Extract provided:

Crypto is on a wild ride with some speculators recently losing life savings even as others stay the course and continue to buy in. One of the parties along for the ride is the Internal Revenue Service (IRS), which scored a big win in the U.S. District Court in September. The Court cleared the way for the agency to obtain client records maintained by a crypto platform. The move allows the IRS to identify taxpayers with unreported income on crypto transactions.
The Department of Justice (DOJ) recently announced that the U.S. District Court authorized a summons upon M.Y. Safra Bank to provide information to the IRS on taxpayers. The IRS is looking to identify taxpayers who may be committing tax fraud by using cryptocurrency, a platform that has only in recent years gained strong interest from the IRS. In this summons, the IRS is particularly looking at transactions brokered through SFOX, a crypto dealer. SFOX uses the services of M.Y. Safra Bank, which has its headquarters in New York.
The aim of the IRS is deceptively simple. Just as the IRS presses to pursue taxpayers for failure to file income tax returns and pay their tax liability, the agency is pursuing those who have shifted wealth into cyber platforms. In 2020, the IRS added a crypto earnings question to tax returns and in 2021, legislation passed with the infrastructure bill requires annual tax reporting from crypto brokers beginning in January 2023.

The data:
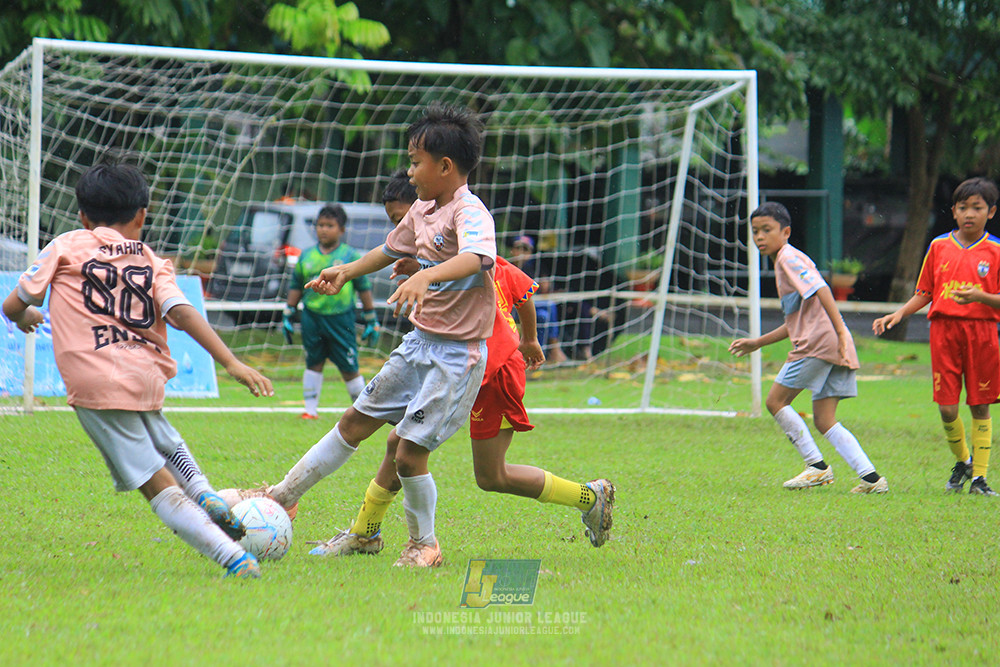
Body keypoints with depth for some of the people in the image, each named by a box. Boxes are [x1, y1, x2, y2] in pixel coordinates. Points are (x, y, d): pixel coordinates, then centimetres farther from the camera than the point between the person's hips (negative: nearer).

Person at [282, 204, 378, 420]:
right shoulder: (307, 256, 8)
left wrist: (371, 322, 4)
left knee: (349, 368, 1)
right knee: (313, 363, 7)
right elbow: (296, 287, 15)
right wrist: (287, 317, 13)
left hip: (341, 319, -3)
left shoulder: (351, 256, -1)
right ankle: (311, 408, 14)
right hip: (312, 318, 3)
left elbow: (364, 288, 4)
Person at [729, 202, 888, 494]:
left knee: (776, 401, 0)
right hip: (835, 349, 10)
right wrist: (756, 343, 35)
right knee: (824, 421, 6)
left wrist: (840, 332, -27)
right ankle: (870, 477, -5)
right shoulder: (783, 263, 28)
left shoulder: (789, 257, -2)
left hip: (818, 343, -10)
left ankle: (817, 466, -1)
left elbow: (821, 289, -18)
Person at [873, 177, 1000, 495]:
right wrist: (898, 314, 0)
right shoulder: (938, 247, 9)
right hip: (944, 330, 2)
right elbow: (924, 293, 13)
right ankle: (961, 461, 23)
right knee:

What this exercise asks:
a – Set down, word for word, the part of the IRS and crypto passage above that starts at "Crypto is on" and ends at "on crypto transactions.".
b – According to the IRS and crypto passage above, which crypto dealer's brokered transactions is the IRS particularly examining in the summons?

Responses by task:
a –
Crypto is on a wild ride with some speculators recently losing life savings even as others stay the course and continue to buy in. One of the parties along for the ride is the Internal Revenue Service (IRS), which scored a big win in the U.S. District Court in September. The Court cleared the way for the agency to obtain client records maintained by a crypto platform. The move allows the IRS to identify taxpayers with unreported income on crypto transactions.

b – SFOX